Exercise aim. Format all of the data below as a numbered list, omitting any blank lines.
= = = = = = =
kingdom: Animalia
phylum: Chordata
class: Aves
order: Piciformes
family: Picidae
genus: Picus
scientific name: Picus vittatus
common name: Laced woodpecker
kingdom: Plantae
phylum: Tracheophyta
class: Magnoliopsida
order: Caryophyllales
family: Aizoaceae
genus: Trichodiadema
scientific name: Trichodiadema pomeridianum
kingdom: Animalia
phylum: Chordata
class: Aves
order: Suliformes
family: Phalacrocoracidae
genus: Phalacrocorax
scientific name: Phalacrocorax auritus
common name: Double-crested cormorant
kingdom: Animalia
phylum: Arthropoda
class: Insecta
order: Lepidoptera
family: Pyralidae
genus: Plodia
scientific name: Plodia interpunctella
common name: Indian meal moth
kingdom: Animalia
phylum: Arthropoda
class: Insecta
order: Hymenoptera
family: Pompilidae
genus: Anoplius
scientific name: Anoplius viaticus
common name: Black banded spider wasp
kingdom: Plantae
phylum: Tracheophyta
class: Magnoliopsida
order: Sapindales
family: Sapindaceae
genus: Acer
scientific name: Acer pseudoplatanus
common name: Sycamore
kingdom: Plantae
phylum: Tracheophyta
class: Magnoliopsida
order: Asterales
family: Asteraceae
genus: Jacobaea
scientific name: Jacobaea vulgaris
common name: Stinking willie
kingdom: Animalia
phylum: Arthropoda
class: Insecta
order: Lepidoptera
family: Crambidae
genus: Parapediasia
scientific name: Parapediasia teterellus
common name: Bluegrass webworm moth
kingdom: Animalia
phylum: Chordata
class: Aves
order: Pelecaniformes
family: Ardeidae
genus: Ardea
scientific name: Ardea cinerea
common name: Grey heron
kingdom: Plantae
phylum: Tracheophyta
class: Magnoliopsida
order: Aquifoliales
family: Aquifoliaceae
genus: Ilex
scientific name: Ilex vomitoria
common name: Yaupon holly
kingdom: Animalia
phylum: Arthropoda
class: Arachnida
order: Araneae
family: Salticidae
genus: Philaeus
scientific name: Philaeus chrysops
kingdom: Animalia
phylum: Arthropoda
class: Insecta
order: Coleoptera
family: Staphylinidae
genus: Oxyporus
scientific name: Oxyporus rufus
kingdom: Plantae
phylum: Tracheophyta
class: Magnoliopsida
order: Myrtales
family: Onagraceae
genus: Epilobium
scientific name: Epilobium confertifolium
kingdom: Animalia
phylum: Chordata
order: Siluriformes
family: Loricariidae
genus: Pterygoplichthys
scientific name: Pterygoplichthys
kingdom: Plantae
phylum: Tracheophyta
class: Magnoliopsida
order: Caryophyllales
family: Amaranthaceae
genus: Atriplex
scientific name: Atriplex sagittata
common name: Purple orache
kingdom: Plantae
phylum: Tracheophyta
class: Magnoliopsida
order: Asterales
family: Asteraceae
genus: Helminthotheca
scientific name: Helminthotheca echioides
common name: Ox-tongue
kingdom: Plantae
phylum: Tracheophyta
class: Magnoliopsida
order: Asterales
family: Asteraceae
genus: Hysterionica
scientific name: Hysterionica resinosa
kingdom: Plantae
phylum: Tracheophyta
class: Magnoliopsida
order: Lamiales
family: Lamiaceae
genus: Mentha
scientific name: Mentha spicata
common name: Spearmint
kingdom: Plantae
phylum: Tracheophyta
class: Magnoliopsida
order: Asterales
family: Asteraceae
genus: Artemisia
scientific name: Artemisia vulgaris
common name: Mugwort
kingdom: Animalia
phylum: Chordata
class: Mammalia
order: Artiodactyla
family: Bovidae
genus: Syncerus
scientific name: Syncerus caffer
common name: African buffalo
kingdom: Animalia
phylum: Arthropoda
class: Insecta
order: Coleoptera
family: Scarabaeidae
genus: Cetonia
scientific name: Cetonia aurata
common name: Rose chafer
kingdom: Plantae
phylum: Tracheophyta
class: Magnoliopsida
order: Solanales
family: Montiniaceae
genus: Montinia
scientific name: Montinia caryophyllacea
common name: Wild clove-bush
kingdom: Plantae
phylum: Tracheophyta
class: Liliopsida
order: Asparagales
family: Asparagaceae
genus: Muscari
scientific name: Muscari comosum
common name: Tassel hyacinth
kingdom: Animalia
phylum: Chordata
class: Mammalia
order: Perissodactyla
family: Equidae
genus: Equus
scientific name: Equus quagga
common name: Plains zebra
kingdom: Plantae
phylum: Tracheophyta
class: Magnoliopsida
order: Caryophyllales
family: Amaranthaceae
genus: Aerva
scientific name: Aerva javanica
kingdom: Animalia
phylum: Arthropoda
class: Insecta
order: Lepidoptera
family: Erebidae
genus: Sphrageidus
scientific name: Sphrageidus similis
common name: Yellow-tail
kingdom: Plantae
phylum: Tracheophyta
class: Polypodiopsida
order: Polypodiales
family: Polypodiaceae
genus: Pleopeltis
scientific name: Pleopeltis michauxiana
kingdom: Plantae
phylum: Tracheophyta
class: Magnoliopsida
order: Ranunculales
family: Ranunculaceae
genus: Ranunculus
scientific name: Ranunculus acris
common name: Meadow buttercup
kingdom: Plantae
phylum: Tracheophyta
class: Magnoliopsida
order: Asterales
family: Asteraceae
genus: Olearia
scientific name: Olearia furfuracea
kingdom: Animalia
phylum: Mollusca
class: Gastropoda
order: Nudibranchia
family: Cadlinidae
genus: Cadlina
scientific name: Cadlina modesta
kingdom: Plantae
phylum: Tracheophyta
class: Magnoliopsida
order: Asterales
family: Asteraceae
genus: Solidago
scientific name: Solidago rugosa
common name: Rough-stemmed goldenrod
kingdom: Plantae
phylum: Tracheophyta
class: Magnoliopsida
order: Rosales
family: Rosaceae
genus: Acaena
= = = = = = =
Written response.
1. kingdom: Animalia
2. phylum: Chordata
3. class: Aves
4. order: Piciformes
5. family: Picidae
6. genus: Picus
7. scientific name: Picus vittatus
8. common name: Laced woodpecker
9. kingdom: Plantae
10. phylum: Tracheophyta
11. class: Magnoliopsida
12. order: Caryophyllales
13. family: Aizoaceae
14. genus: Trichodiadema
15. scientific name: Trichodiadema pomeridianum
16. kingdom: Animalia
17. phylum: Chordata
18. class: Aves
19. order: Suliformes
20. family: Phalacrocoracidae
21. genus: Phalacrocorax
22. scientific name: Phalacrocorax auritus
23. common name: Double-crested cormorant
24. kingdom: Animalia
25. phylum: Arthropoda
26. class: Insecta
27. order: Lepidoptera
28. family: Pyralidae
29. genus: Plodia
30. scientific name: Plodia interpunctella
31. common name: Indian meal moth
32. kingdom: Animalia
33. phylum: Arthropoda
34. class: Insecta
35. order: Hymenoptera
36. family: Pompilidae
37. genus: Anoplius
38. scientific name: Anoplius viaticus
39. common name: Black banded spider wasp
40. kingdom: Plantae
41. phylum: Tracheophyta
42. class: Magnoliopsida
43. order: Sapindales
44. family: Sapindaceae
45. genus: Acer
46. scientific name: Acer pseudoplatanus
47. common name: Sycamore
48. kingdom: Plantae
49. phylum: Tracheophyta
50. class: Magnoliopsida
51. order: Asterales
52. family: Asteraceae
53. genus: Jacobaea
54. scientific name: Jacobaea vulgaris
55. common name: Stinking willie
56. kingdom: Animalia
57. phylum: Arthropoda
58. class: Insecta
59. order: Lepidoptera
60. family: Crambidae
61. genus: Parapediasia
62. scientific name: Parapediasia teterellus
63. common name: Bluegrass webworm moth
64. kingdom: Animalia
65. phylum: Chordata
66. class: Aves
67. order: Pelecaniformes
68. family: Ardeidae
69. genus: Ardea
70. scientific name: Ardea cinerea
71. common name: Grey heron
72. kingdom: Plantae
73. phylum: Tracheophyta
74. class: Magnoliopsida
75. order: Aquifoliales
76. family: Aquifoliaceae
77. genus: Ilex
78. scientific name: Ilex vomitoria
79. common name: Yaupon holly
80. kingdom: Animalia
81. phylum: Arthropoda
82. class: Arachnida
83. order: Araneae
84. family: Salticidae
85. genus: Philaeus
86. scientific name: Philaeus chrysops
87. kingdom: Animalia
88. phylum: Arthropoda
89. class: Insecta
90. order: Coleoptera
91. family: Staphylinidae
92. genus: Oxyporus
93. scientific name: Oxyporus rufus
94. kingdom: Plantae
95. phylum: Tracheophyta
96. class: Magnoliopsida
97. order: Myrtales
98. family: Onagraceae
99. genus: Epilobium
100. scientific name: Epilobium confertifolium
101. kingdom: Animalia
102. phylum: Chordata
103. order: Siluriformes
104. family: Loricariidae
105. genus: Pterygoplichthys
106. scientific name: Pterygoplichthys
107. kingdom: Plantae
108. phylum: Tracheophyta
109. class: Magnoliopsida
110. order: Caryophyllales
111. family: Amaranthaceae
112. genus: Atriplex
113. scientific name: Atriplex sagittata
114. common name: Purple orache
115. kingdom: Plantae
116. phylum: Tracheophyta
117. class: Magnoliopsida
118. order: Asterales
119. family: Asteraceae
120. genus: Helminthotheca
121. scientific name: Helminthotheca echioides
122. common name: Ox-tongue
123. kingdom: Plantae
124. phylum: Tracheophyta
125. class: Magnoliopsida
126. order: Asterales
127. family: Asteraceae
128. genus: Hysterionica
129. scientific name: Hysterionica resinosa
130. kingdom: Plantae
131. phylum: Tracheophyta
132. class: Magnoliopsida
133. order: Lamiales
134. family: Lamiaceae
135. genus: Mentha
136. scientific name: Mentha spicata
137. common name: Spearmint
138. kingdom: Plantae
139. phylum: Tracheophyta
140. class: Magnoliopsida
141. order: Asterales
142. family: Asteraceae
143. genus: Artemisia
144. scientific name: Artemisia vulgaris
145. common name: Mugwort
146. kingdom: Animalia
147. phylum: Chordata
148. class: Mammalia
149. order: Artiodactyla
150. family: Bovidae
151. genus: Syncerus
152. scientific name: Syncerus caffer
153. common name: African buffalo
154. kingdom: Animalia
155. phylum: Arthropoda
156. class: Insecta
157. order: Coleoptera
158. family: Scarabaeidae
159. genus: Cetonia
160. scientific name: Cetonia aurata
161. common name: Rose chafer
162. kingdom: Plantae
163. phylum: Tracheophyta
164. class: Magnoliopsida
165. order: Solanales
166. family: Montiniaceae
167. genus: Montinia
168. scientific name: Montinia caryophyllacea
169. common name: Wild clove-bush
170. kingdom: Plantae
171. phylum: Tracheophyta
172. class: Liliopsida
173. order: Asparagales
174. family: Asparagaceae
175. genus: Muscari
176. scientific name: Muscari comosum
177. common name: Tassel hyacinth
178. kingdom: Animalia
179. phylum: Chordata
180. class: Mammalia
181. order: Perissodactyla
182. family: Equidae
183. genus: Equus
184. scientific name: Equus quagga
185. common name: Plains zebra
186. kingdom: Plantae
187. phylum: Tracheophyta
188. class: Magnoliopsida
189. order: Caryophyllales
190. family: Amaranthaceae
191. genus: Aerva
192. scientific name: Aerva javanica
193. kingdom: Animalia
194. phylum: Arthropoda
195. class: Insecta
196. order: Lepidoptera
197. family: Erebidae
198. genus: Sphrageidus
199. scientific name: Sphrageidus similis
200. common name: Yellow-tail
201. kingdom: Plantae
202. phylum: Tracheophyta
203. class: Polypodiopsida
204. order: Polypodiales
205. family: Polypodiaceae
206. genus: Pleopeltis
207. scientific name: Pleopeltis michauxiana
208. kingdom: Plantae
209. phylum: Tracheophyta
210. class: Magnoliopsida
211. order: Ranunculales
212. family: Ranunculaceae
213. genus: Ranunculus
214. scientific name: Ranunculus acris
215. common name: Meadow buttercup
216. kingdom: Plantae
217. phylum: Tracheophyta
218. class: Magnoliopsida
219. order: Asterales
220. family: Asteraceae
221. genus: Olearia
222. scientific name: Olearia furfuracea
223. kingdom: Animalia
224. phylum: Mollusca
225. class: Gastropoda
226. order: Nudibranchia
227. family: Cadlinidae
228. genus: Cadlina
229. scientific name: Cadlina modesta
230. kingdom: Plantae
231. phylum: Tracheophyta
232. class: Magnoliopsida
233. order: Asterales
234. family: Asteraceae
235. genus: Solidago
236. scientific name: Solidago rugosa
237. common name: Rough-stemmed goldenrod
238. kingdom: Plantae
239. phylum: Tracheophyta
240. class: Magnoliopsida
241. order: Rosales
242. family: Rosaceae
243. genus: Acaena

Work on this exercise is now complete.